I am in California for a week, visiting Berkeley and Los Angeles, and also catching up with friends and family in the area.

In talking to my friends in Silicon Valley, I was repeatedly struck by the dissonance between “academic” verification research I do, and the “real world” software engineering grunge that becomes as important, if not more important, than the pure functionality of the code.

For example, there is the issue of system configuration. When you deploy a software stack, say on the cloud, you not only have “your” code, but an entire ecosystem of servers, load balancers, database backends, etc. that must all work together. The magic glue that makes this happen is configuration options written in lengthy files, in somewhat ad hoc languages. Getting the configurations right at deployment, and maintaining their correctness through system and component upgrades is an art. And a nightmare.
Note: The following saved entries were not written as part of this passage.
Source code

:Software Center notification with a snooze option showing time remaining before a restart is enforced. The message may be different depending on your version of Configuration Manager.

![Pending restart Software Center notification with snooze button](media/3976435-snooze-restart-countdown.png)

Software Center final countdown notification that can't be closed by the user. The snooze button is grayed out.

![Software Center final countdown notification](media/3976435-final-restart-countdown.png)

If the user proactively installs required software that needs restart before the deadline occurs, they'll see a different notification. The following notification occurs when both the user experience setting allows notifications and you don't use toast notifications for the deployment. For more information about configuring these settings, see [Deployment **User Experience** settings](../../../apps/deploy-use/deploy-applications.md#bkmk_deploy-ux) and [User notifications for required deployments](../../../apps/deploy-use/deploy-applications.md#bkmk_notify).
It’s a nightmare because your entire system can crash because you have misconfigured your system, even though individual components (your application, the server) are individually perfect. In fact, misconfigurations are a significant reason for system downtimes.

The problem is old and important, but I am not sure it has ever been a hot area in academic research. I recall there was a nice paper by Nick Feamster and Hari Balakrishnan on BGP misconfigurations some years back, and more recently, I read a paper by Mona Attariyan and Jason Flinn on dynamic dependency tracking for debugging misconfigurations. Are there other projects I am missing?

A somewhat naive view is to consider the content of the configuration file as symbolic inputs and to apply symbolic execution techniques, generating a symbolic description of all configurations causing a failure (and by negation, the space of “safe” configurations). I doubt though if symbolic execution can be scaled to the system level. An alternative is to compute the forward dynamic slice of an error trace, projecting to the set of configuration variables. Both techniques are “low level”. It is not clear to me how semantic constraints can be captured in this way.

Finally, why isn’t there a lot more academic interest in the problem? Is it that deployment issues affecting large scale deployments don’t “show up” in most projects in an academic setting?